> **Data under study**
>>>>
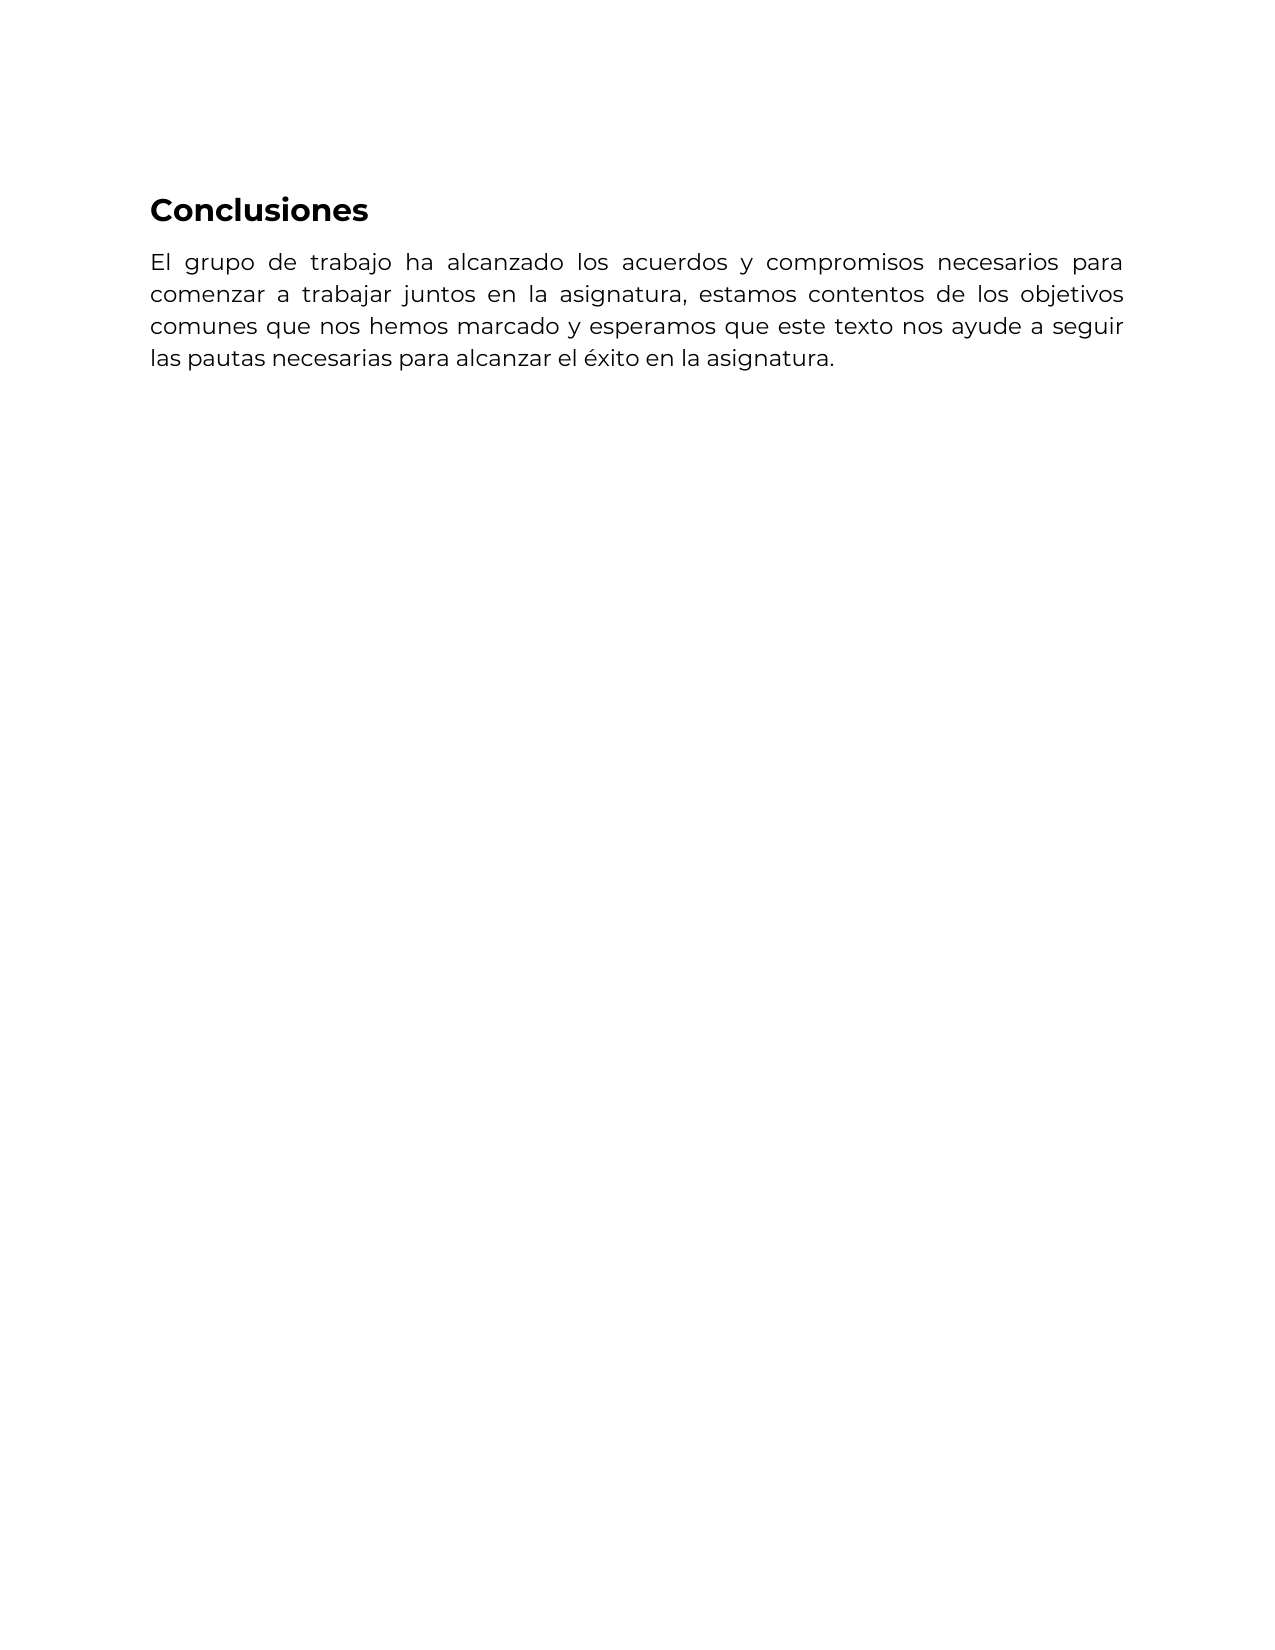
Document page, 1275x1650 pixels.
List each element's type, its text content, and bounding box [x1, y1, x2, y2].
<<<<
>>>>
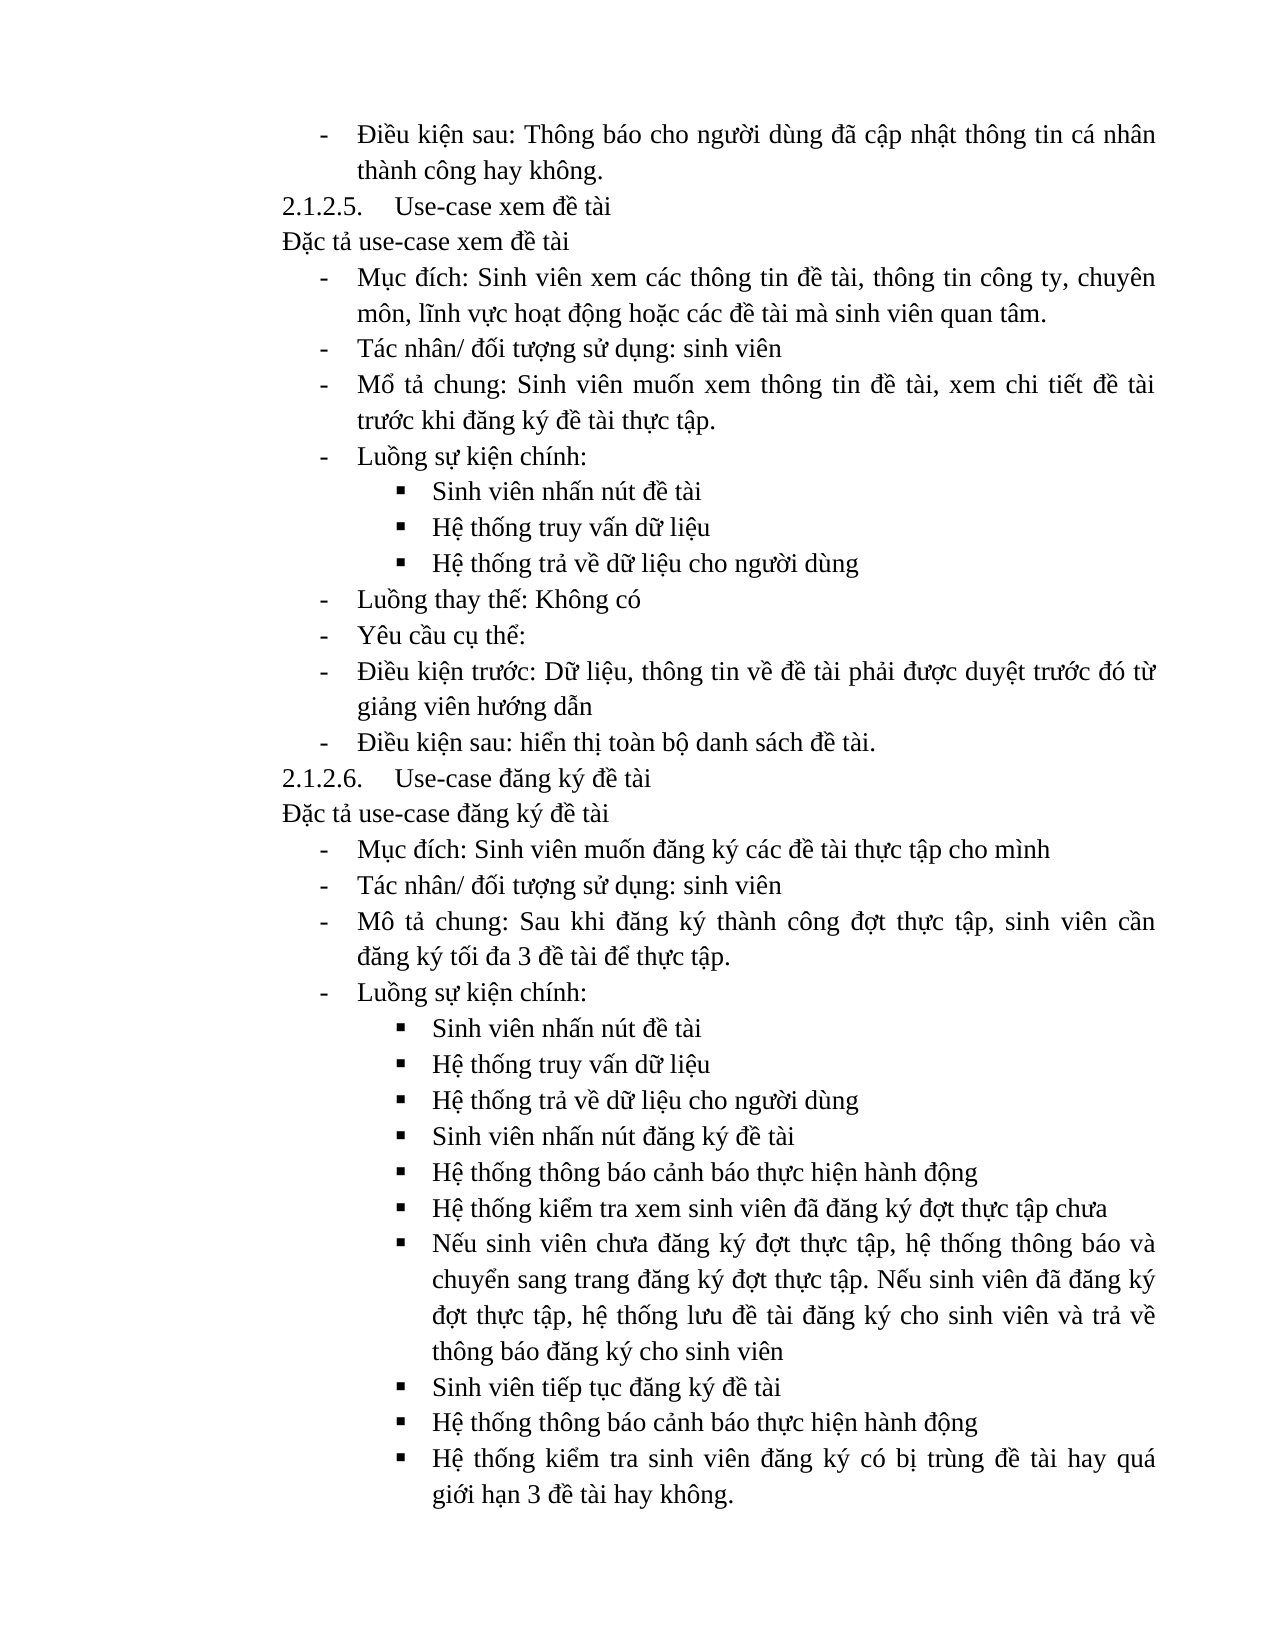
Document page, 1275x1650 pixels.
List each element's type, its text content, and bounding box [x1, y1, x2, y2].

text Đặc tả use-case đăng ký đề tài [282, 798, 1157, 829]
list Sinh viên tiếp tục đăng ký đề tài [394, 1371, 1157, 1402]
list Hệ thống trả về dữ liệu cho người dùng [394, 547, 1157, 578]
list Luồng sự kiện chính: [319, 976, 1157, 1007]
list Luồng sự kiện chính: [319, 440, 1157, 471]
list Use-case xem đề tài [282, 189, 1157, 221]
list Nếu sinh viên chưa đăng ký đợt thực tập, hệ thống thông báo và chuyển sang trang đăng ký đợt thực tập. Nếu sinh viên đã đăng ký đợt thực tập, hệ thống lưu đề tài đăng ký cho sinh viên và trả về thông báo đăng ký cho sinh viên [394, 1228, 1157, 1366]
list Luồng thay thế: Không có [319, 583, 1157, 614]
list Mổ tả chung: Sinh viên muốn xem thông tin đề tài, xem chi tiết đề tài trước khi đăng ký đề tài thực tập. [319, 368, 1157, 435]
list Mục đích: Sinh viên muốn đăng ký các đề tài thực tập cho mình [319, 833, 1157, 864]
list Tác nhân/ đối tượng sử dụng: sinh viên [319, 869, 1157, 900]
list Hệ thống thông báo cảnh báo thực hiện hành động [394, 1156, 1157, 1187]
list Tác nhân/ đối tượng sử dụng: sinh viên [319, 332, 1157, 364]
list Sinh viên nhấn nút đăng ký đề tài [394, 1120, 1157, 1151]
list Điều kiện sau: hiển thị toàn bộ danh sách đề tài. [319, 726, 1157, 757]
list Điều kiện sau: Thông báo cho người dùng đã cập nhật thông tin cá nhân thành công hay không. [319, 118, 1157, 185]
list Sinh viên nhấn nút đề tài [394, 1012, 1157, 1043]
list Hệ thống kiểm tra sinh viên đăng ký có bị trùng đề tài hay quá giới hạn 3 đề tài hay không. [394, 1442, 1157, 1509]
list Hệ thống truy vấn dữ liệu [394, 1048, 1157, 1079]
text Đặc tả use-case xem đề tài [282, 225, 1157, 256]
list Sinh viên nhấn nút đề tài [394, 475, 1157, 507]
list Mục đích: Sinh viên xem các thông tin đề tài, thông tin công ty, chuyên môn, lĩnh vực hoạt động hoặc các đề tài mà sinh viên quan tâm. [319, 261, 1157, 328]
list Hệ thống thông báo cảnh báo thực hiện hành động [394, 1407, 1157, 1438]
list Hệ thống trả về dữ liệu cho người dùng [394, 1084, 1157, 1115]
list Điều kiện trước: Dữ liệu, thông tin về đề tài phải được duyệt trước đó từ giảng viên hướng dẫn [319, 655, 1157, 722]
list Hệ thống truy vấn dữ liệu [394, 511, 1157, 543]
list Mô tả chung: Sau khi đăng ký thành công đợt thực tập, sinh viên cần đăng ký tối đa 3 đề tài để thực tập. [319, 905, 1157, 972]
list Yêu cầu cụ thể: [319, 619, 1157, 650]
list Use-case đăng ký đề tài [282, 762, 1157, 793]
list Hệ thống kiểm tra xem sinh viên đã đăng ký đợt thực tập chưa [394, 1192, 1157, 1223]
<<<<
>>>>
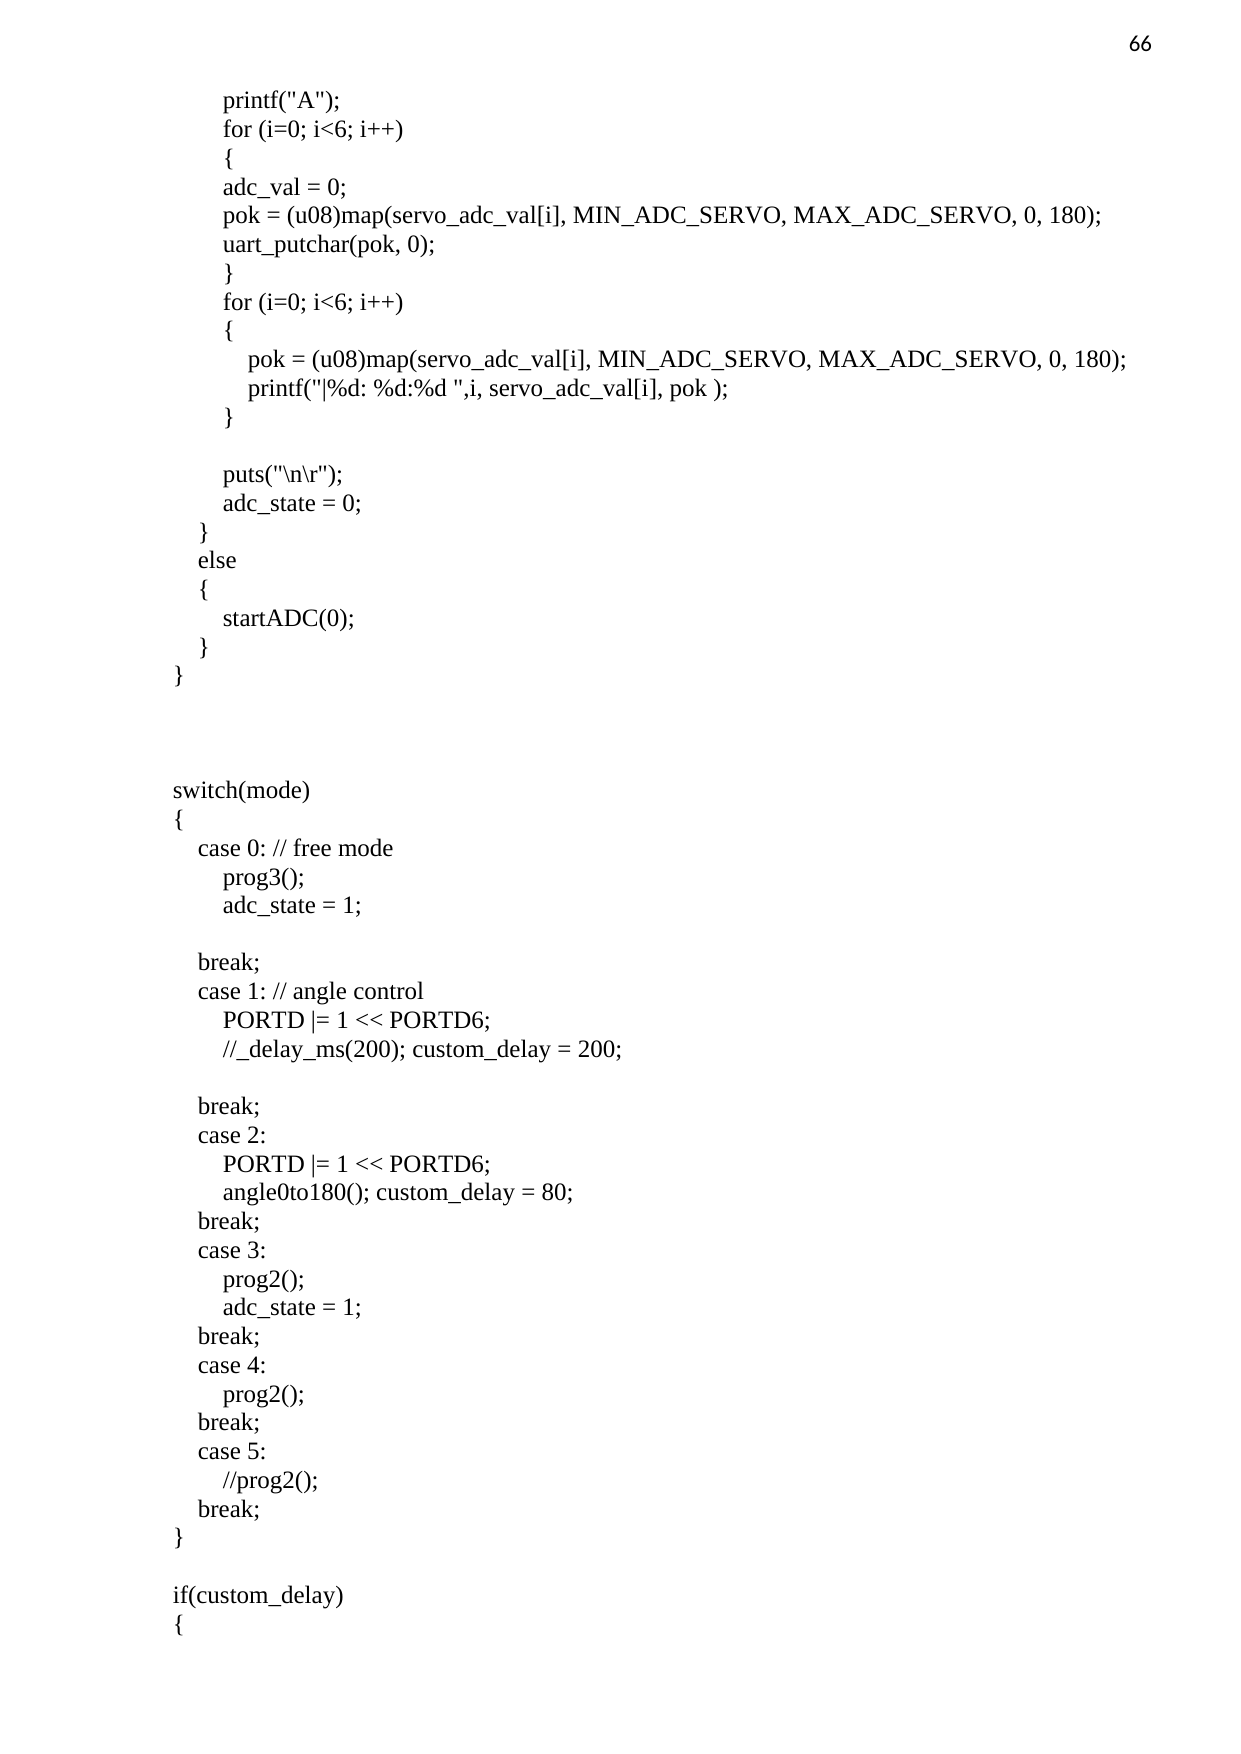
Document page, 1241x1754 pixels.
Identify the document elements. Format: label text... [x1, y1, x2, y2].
<<<<
> **Job item**
Within the listing above, locate the line containing "Document page, 1241x1754 pixels." and the line containing "Identify the document". Reproduce those two lines and all lines between them exactly, with nothing added.

> **Solution to the exercise**
Document page, 1241x1754 pixels.
Identify the document elements. Format: label text... [x1, y1, x2, y2].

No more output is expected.